-- Texte source --

+++

Au bureau : qu’est ce qui cloche ?
2020 s’achève avec pour consigne gouvernementale de favoriser le télétravail partout où cela est possible. Cette année fut charnière pour l’organisation du travail, très fortement et brutalement bousculée à partir du printemps, au cours de ce que l’on appelle désormais «le confinement saison 1 ». La vie au bureau n’avait toujours pas repris tout à fait son cours, qu’un second confinement appelait les salariés à rester de nouveau à domicile. Si beaucoup apprécient de travailler à moitié habillés, de ne pas avoir à se maquiller ni à prendre les transports au petit matin, des études commencent à pointer les zones d’ombre de ce mode de travail à distance.

+++

-- Informations fournies --
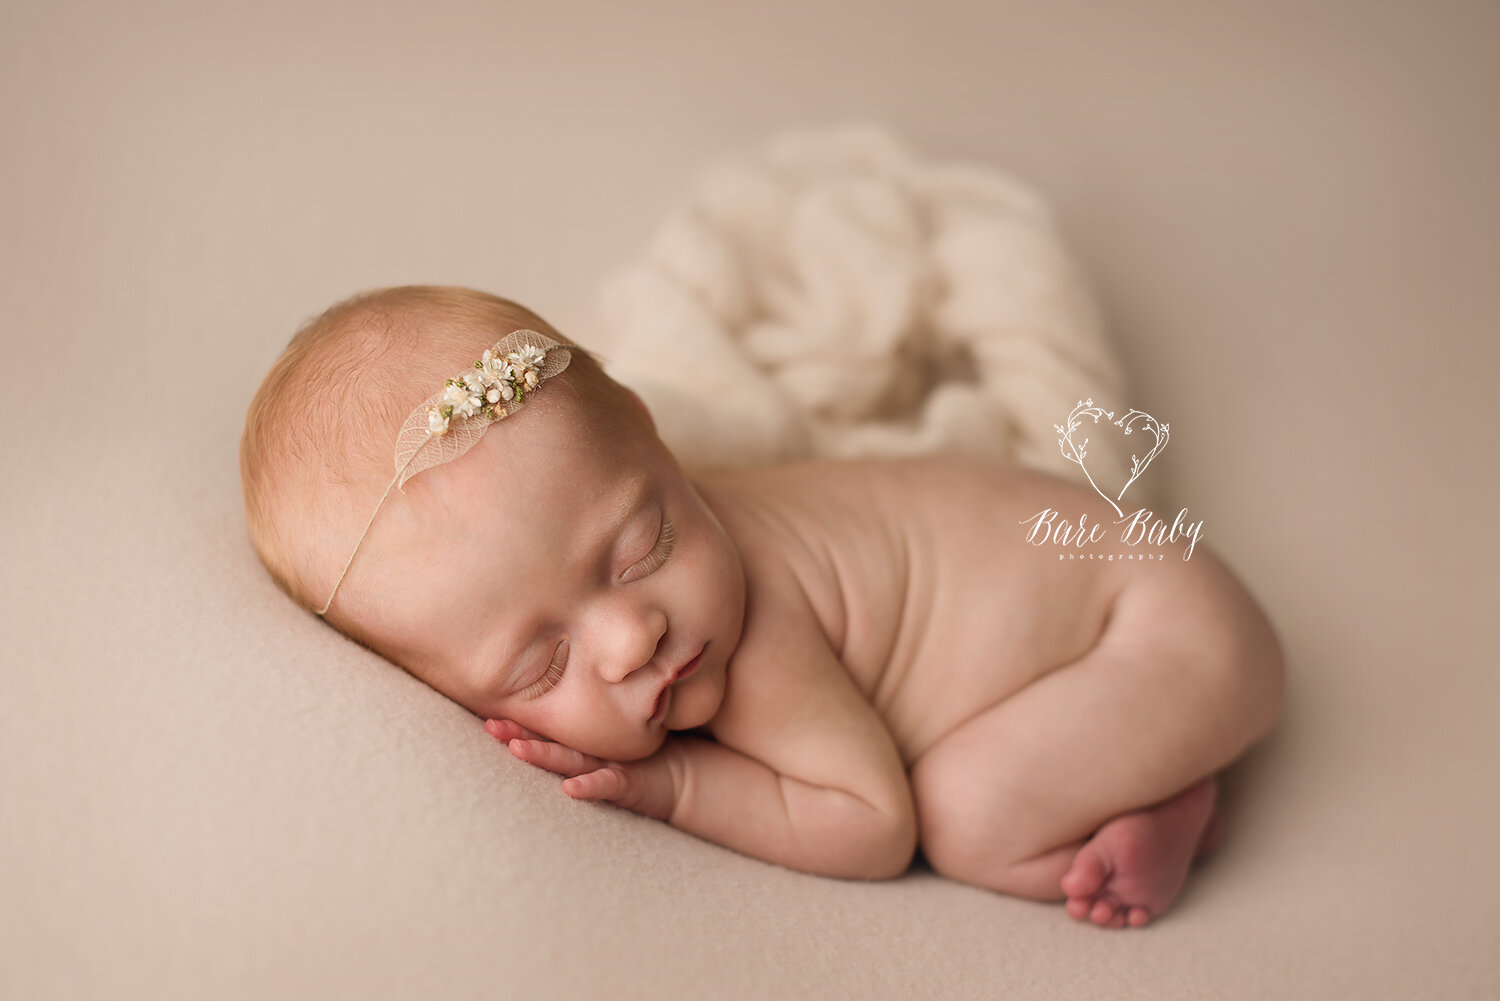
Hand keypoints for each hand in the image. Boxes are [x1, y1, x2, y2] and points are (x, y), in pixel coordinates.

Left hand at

+++

Reproduisez intégralement le texte source sur le télétravail, sans y changer un mot. Le matériel fourni n'a aucun lien avec le texte source.

Au bureau : qu’est ce qui cloche ?
2020 s’achève avec pour consigne gouvernementale de favoriser le télétravail partout où cela est possible. Cette année fut charnière pour l’organisation du travail, très fortement et brutalement bousculée à partir du printemps, au cours de ce que l’on appelle désormais «le confinement saison 1 ». La vie au bureau n’avait toujours pas repris tout à fait son cours, qu’un second confinement appelait les salariés à rester de nouveau à domicile. Si beaucoup apprécient de travailler à moitié habillés, de ne pas avoir à se maquiller ni à prendre les transports au petit matin, des études commencent à pointer les zones d’ombre de ce mode de travail à distance.